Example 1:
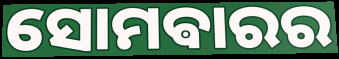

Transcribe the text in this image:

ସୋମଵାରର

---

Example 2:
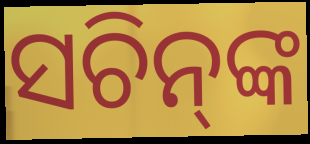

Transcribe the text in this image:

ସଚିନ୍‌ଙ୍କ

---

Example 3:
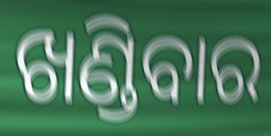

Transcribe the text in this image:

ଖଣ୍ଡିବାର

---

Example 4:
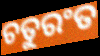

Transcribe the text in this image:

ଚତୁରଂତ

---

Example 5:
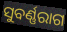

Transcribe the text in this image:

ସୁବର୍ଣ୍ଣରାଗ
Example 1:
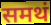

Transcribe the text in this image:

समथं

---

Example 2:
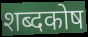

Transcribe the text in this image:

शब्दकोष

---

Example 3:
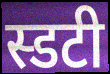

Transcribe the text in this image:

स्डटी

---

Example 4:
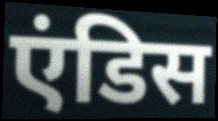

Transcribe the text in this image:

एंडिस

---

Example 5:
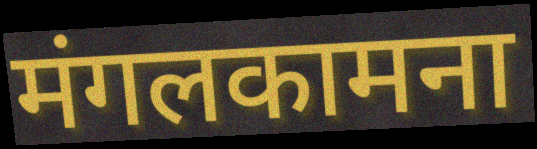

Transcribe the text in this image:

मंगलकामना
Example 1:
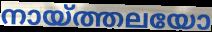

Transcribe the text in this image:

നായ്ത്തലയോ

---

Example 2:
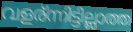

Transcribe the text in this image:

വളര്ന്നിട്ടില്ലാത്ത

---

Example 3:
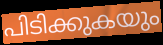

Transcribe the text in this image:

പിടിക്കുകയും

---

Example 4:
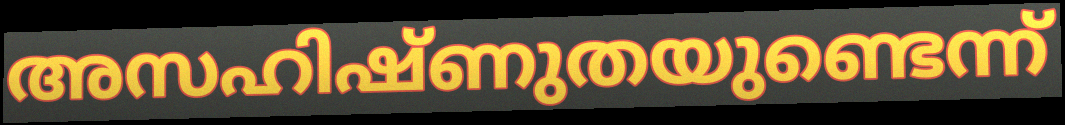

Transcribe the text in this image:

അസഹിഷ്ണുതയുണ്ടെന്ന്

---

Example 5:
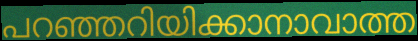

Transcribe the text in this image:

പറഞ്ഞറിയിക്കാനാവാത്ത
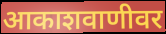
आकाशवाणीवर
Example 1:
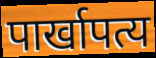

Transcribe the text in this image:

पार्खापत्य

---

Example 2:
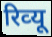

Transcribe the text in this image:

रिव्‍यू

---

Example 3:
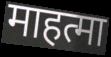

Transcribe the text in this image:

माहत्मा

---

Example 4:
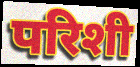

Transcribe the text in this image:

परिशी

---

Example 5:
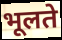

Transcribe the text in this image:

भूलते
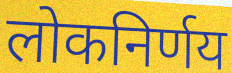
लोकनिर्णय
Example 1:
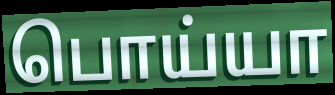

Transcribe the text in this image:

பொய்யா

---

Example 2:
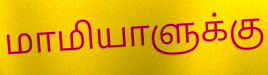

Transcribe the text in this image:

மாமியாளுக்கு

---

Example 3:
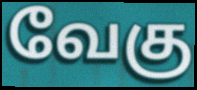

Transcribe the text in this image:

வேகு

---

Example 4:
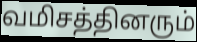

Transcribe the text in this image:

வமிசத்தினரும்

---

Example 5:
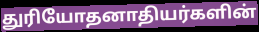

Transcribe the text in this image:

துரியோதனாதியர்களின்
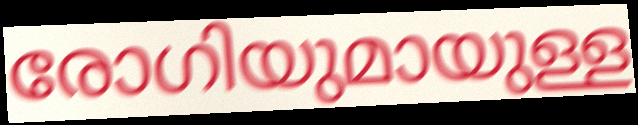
________________________
AIM OF THE EXERCISE –
Before copying the data, remove the pictures. Then repeat the rest exactly.

OUTPUT FOR THIS TASK –
Example 1:

Transcribe the text in this image:

ସୋମଵାରର

---

Example 2:

Transcribe the text in this image:

ସଚିନ୍‌ଙ୍କ

---

Example 3:

Transcribe the text in this image:

ଖଣ୍ଡିବାର

---

Example 4:

Transcribe the text in this image:

ଚତୁରଂତ

---

Example 5:

Transcribe the text in this image:

ସୁବର୍ଣ୍ଣରାଗ
Example 1:

Transcribe the text in this image:

समथं

---

Example 2:

Transcribe the text in this image:

शब्दकोष

---

Example 3:

Transcribe the text in this image:

स्डटी

---

Example 4:

Transcribe the text in this image:

एंडिस

---

Example 5:

Transcribe the text in this image:

मंगलकामना
Example 1:

Transcribe the text in this image:

നായ്ത്തലയോ

---

Example 2:

Transcribe the text in this image:

വളര്ന്നിട്ടില്ലാത്ത

---

Example 3:

Transcribe the text in this image:

പിടിക്കുകയും

---

Example 4:

Transcribe the text in this image:

അസഹിഷ്ണുതയുണ്ടെന്ന്

---

Example 5:

Transcribe the text in this image:

പറഞ്ഞറിയിക്കാനാവാത്ത
आकाशवाणीवर
Example 1:

Transcribe the text in this image:

पार्खापत्य

---

Example 2:

Transcribe the text in this image:

रिव्‍यू

---

Example 3:

Transcribe the text in this image:

माहत्मा

---

Example 4:

Transcribe the text in this image:

परिशी

---

Example 5:

Transcribe the text in this image:

भूलते
लोकनिर्णय
Example 1:

Transcribe the text in this image:

பொய்யா

---

Example 2:

Transcribe the text in this image:

மாமியாளுக்கு

---

Example 3:

Transcribe the text in this image:

வேகு

---

Example 4:

Transcribe the text in this image:

வமிசத்தினரும்

---

Example 5:

Transcribe the text in this image:

துரியோதனாதியர்களின்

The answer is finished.